To-do list:
- a) In the excerpt below about the Beauvallon project, translate this sentence into Spanish: "Neighbors watched anxiously as the months passed and the project remained a hole in the ground."
- b) For each statement, say yes or no based on the Beauvallon excerpt below, and quote the words that decide it: (i) The Beauvallon broke ground four months after the September 11 attacks. (ii) Residents began moving in during 2004 and 2005. (iii) The gym's construction finished on schedule.

Document extract:
— Begin —

But that turned out to be just the beginning of Nassi's troubles with his latest and most extravagant project.

Four months after the Beauvallon broke ground, the September 11 attacks shook Wall Street and the rest of the nation. As real-estate funding all over the country vanished, so did Nassi's financing. Neighbors watched anxiously as the months passed and the project remained a hole in the ground. Nassi soon found new investors, but residents didn't start moving in until 2004 and 2005. By then, many of his deals had started to sour.

He had wooed the owners of Matrix Fitness & Spa with special deals on rent and promises of abundant parking. Larry and Kathy Levy were planning a club that fit with Nassi's opulent vision for the Beauvallon: private rooms for massage and facials, elliptical machines equipped with individual screens to watch TV or check e-mail. Nassi, in turn, could use the Matrix as an incentive to hook buyers, giving them a steep membership discount as part of their homeowners' fee.

But the gym's construction finished eleven months late, according to court allegations made by Larry Levy, and some of the parking spaces never materialized. Flaws in the heating and ventilation system left gym members boiling in the summer time, and drains in the locker rooms sloped up instead of down. In 2005, Levy sued Nassi for $1.2 million in damages.

— End —

Data section:
— Begin —

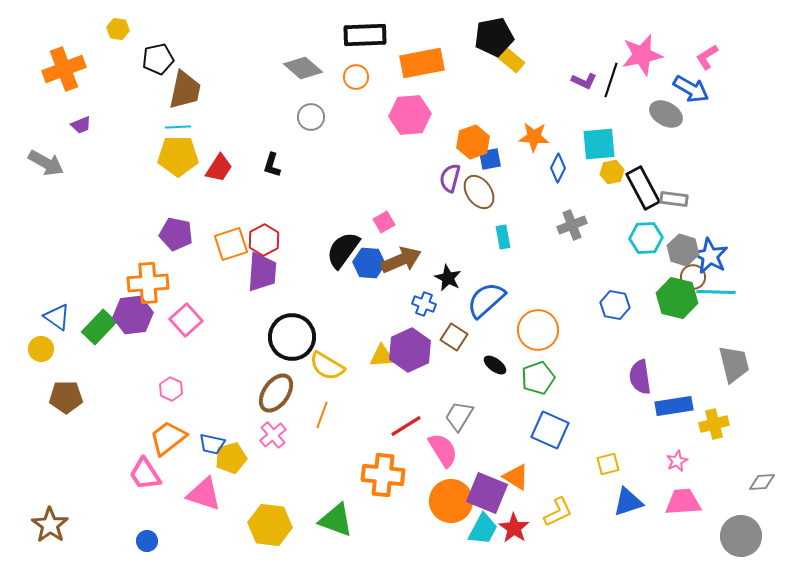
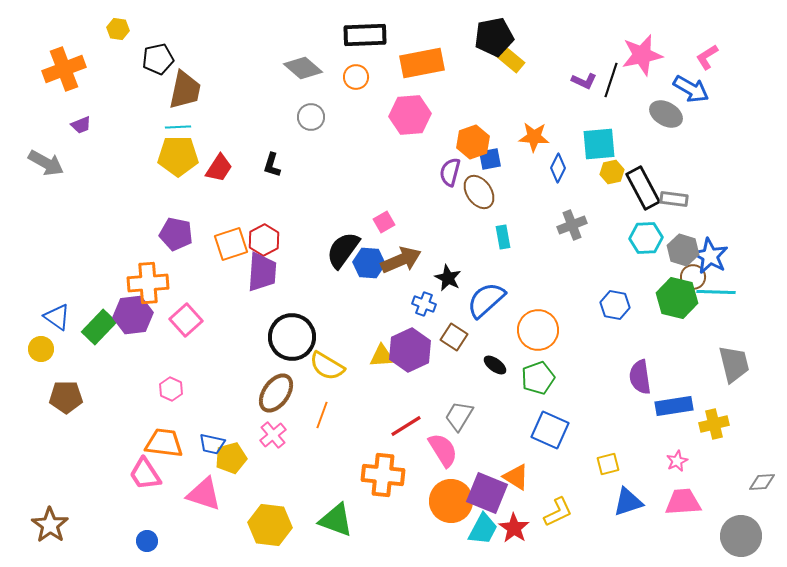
purple semicircle at (450, 178): moved 6 px up
orange trapezoid at (168, 438): moved 4 px left, 5 px down; rotated 45 degrees clockwise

— End —

Answers to each task:
- a) Los vecinos observaban con inquietud cómo pasaban los meses y el proyecto seguía siendo un agujero en el suelo.

- b)
(i) No: "Four months after the Beauvallon broke ground, the September 11 attacks shook Wall Street and the rest of the nation."
(ii) Yes: "residents didn't start moving in until 2004 and 2005."
(iii) No: "the gym's construction finished eleven months late."